> [Required action]: Print the lines below word for word, leaving out the pictures.

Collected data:
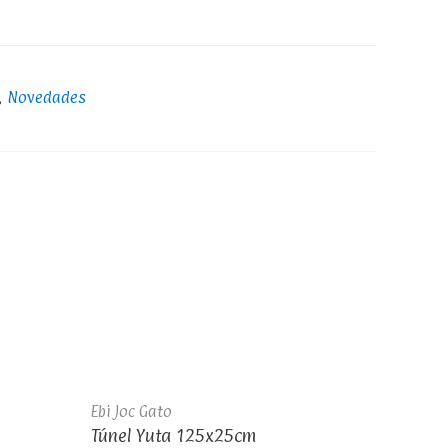
,
Novedades
Ebi Joc Gato
Túnel Yuta 125x25cm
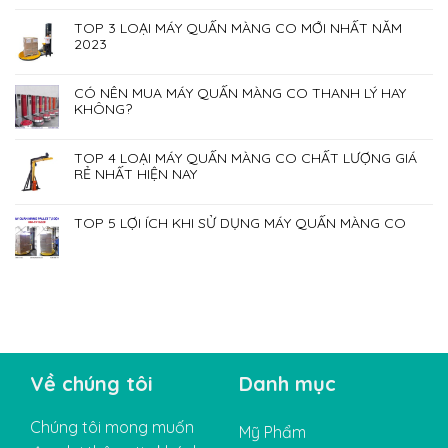
TOP 3 LOẠI MÁY QUẤN MÀNG CO MỚI NHẤT NĂM
2023
CÓ NÊN MUA MÁY QUẤN MÀNG CO THANH LÝ HAY
KHÔNG?
TOP 4 LOẠI MÁY QUẤN MÀNG CO CHẤT LƯỢNG GIÁ
RẺ NHẤT HIỆN NAY
TOP 5 LỢI ÍCH KHI SỬ DỤNG MÁY QUẤN MÀNG CO
Về chúng tôi
Danh mục
Chúng tôi mong muốn
Mỹ Phẩm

> [Solution for this task]:
,
Novedades
Ebi Joc Gato
Túnel Yuta 125x25cm
TOP 3 LOẠI MÁY QUẤN MÀNG CO MỚI NHẤT NĂM
2023
CÓ NÊN MUA MÁY QUẤN MÀNG CO THANH LÝ HAY
KHÔNG?
TOP 4 LOẠI MÁY QUẤN MÀNG CO CHẤT LƯỢNG GIÁ
RẺ NHẤT HIỆN NAY
TOP 5 LỢI ÍCH KHI SỬ DỤNG MÁY QUẤN MÀNG CO
Về chúng tôi
Danh mục
Chúng tôi mong muốn
Mỹ Phẩm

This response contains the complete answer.